▶ [Assignment] For every record that follows, transcribe the text exactly and leave any image out.
┄┄┄┄┄┄┄┄┄┄┄┄┄┄┄┄┄┄┄┄
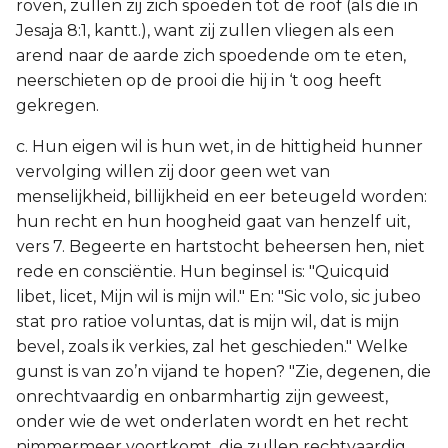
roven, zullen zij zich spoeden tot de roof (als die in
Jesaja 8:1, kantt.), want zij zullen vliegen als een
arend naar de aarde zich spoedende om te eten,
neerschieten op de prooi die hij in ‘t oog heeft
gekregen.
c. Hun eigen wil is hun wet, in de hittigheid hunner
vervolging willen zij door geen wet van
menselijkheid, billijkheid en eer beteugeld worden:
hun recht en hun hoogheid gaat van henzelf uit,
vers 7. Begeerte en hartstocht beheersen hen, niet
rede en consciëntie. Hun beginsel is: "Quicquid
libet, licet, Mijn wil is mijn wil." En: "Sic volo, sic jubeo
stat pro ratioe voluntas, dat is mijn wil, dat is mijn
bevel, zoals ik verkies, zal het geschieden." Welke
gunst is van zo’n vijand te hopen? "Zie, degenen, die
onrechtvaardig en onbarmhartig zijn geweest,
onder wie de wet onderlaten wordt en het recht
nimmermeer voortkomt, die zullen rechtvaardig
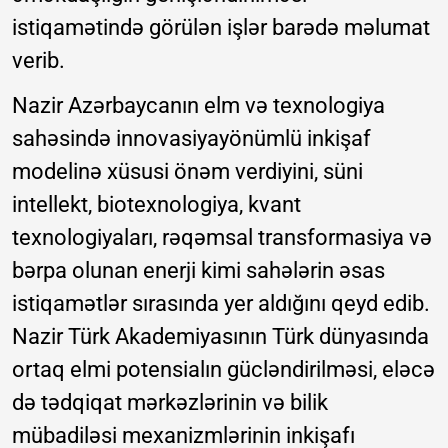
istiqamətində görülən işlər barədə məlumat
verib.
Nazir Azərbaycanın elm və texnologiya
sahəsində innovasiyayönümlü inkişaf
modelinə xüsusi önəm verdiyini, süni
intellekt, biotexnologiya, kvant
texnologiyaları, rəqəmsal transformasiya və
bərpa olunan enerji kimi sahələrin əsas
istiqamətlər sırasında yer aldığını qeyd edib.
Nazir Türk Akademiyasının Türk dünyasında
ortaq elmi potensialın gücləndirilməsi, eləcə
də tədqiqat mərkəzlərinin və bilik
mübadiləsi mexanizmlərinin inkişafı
┄┄┄┄┄┄┄┄┄┄┄┄┄┄┄┄┄┄┄┄
▶ [Exercise answer]
roven, zullen zij zich spoeden tot de roof (als die in
Jesaja 8:1, kantt.), want zij zullen vliegen als een
arend naar de aarde zich spoedende om te eten,
neerschieten op de prooi die hij in ‘t oog heeft
gekregen.
c. Hun eigen wil is hun wet, in de hittigheid hunner
vervolging willen zij door geen wet van
menselijkheid, billijkheid en eer beteugeld worden:
hun recht en hun hoogheid gaat van henzelf uit,
vers 7. Begeerte en hartstocht beheersen hen, niet
rede en consciëntie. Hun beginsel is: "Quicquid
libet, licet, Mijn wil is mijn wil." En: "Sic volo, sic jubeo
stat pro ratioe voluntas, dat is mijn wil, dat is mijn
bevel, zoals ik verkies, zal het geschieden." Welke
gunst is van zo’n vijand te hopen? "Zie, degenen, die
onrechtvaardig en onbarmhartig zijn geweest,
onder wie de wet onderlaten wordt en het recht
nimmermeer voortkomt, die zullen rechtvaardig
istiqamətində görülən işlər barədə məlumat
verib.
Nazir Azərbaycanın elm və texnologiya
sahəsində innovasiyayönümlü inkişaf
modelinə xüsusi önəm verdiyini, süni
intellekt, biotexnologiya, kvant
texnologiyaları, rəqəmsal transformasiya və
bərpa olunan enerji kimi sahələrin əsas
istiqamətlər sırasında yer aldığını qeyd edib.
Nazir Türk Akademiyasının Türk dünyasında
ortaq elmi potensialın gücləndirilməsi, eləcə
də tədqiqat mərkəzlərinin və bilik
mübadiləsi mexanizmlərinin inkişafı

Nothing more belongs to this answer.